John’s years of toadying paid off: When Harvey died in September 1763, he left his nephew, now in his late forties, his entire fortune. John Elwes was now worth over £350,000, the equivalent of more than $100 million today. By then Elwes had assumed most of his uncle’s habits, but not all of them. He still had expensive tastes, and as long as someone else paid the bill, he happily indulged them, gorging himself at other people’s tables as he warmed himself for free by their fires. He loved to gamble huge sums of money in card games, he gladly lent huge sums to friends and associates when asked, no matter how frivolous the purpose. If a borrower defaulted, Elwes never demanded repayment, explaining that “it was impossible to ask a gentleman for money.”

But where his own comfort and material well-being were concerned, Elwes would not part with a penny. Where once he dressed in rags only to impress his uncle, he now wore them all the time, and never cleaned his shoes -that might wear them out faster. Friends said he looked “like a prisoner confined for debt.”

Like his uncle, Elwes allowed his estates to fall into ruin. He refused to buy a carriage and wondered how anyone could think he could afford one. Riding a horse was cheaper, especially the way he did it: before setting off on a journey, he’d fill his pockets with hardboiled eggs so he wouldn’t have to pay for meals in taverns. He rode in the soft dirt by the side of the road rather than on the road itself, so that he wouldn’t have to buy horseshoes for his horses. He traveled hours out of the way to avoid toll roads. If he needed to stop for the night, he’d find a spot by the side of the road that had lots of grass (so that his horse could eat for free ) and sleep beneath a tree to save the price of a room at an inn.

Elwes’ mania for frugality extended to his own family.

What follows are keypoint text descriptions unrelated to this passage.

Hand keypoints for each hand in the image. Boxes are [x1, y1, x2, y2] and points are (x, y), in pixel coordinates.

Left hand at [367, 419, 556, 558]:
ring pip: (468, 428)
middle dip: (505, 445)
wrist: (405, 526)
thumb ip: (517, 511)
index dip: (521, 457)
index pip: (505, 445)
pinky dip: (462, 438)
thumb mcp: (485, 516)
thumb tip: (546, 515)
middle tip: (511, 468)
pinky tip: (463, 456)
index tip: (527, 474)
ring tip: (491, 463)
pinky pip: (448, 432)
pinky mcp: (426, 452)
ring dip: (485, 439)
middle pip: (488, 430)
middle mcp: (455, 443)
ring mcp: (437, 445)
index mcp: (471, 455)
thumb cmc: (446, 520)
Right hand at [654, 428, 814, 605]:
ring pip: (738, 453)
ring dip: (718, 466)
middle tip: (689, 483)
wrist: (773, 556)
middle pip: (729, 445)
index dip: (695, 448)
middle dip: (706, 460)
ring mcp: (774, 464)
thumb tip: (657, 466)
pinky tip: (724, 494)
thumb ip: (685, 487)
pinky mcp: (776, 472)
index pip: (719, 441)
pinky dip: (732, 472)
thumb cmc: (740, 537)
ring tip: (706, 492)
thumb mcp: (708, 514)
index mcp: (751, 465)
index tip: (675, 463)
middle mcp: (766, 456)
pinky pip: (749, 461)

He had two sons out of wedlock (because marriage cost money ) and refused to pay for their education. “Putting things into people’s heads,” he explained, “was the sure way to take money out of their pockets.”

Yet even though Elwes lived so frugally, he continued to lend generously to friends and invest int heir speculative ventures. In all, its estimated that he lost some £150,000 in bad loans and investments. No matter: His fortune kept growing. By the mid 1780s, he was worth nearly £1,000,000.

 In November 1789, Elwes fell ill and took to his bed. He died eight days later. “I hope I have left you what you wish,” he told one of his sons before he died. He probably did: Each of them inherited nearly £500,000 .


 Edward Topham was fascinated by his friend’s odd lifestyle, and in 1790 he wrote The Life of the Late John Elwes, Esquire. The book was a bestseller, with 12 printings by 1805. Its success inspired other books and articles, and Elwes’ name soon became a household word, one synonymous with penny-pinching.

Charles Dickens knew the story and mentioned Elwes both in letters and in his 1865 novel Our Mutual Friend. Though he apparently never said so explicitly, Dickens is widely believed to have modeled Ebenezer Scrooge, the miser in A Christmas Carol, on Elwes. The artwork in the first edition of the story, published in 1843, bears this out: Dickens worked closely with his illustrators to create images of his characters that were exactly as he envisioned them -and the illustrations of Ebenezer Scrooge bear a striking resemblance to John Elwes.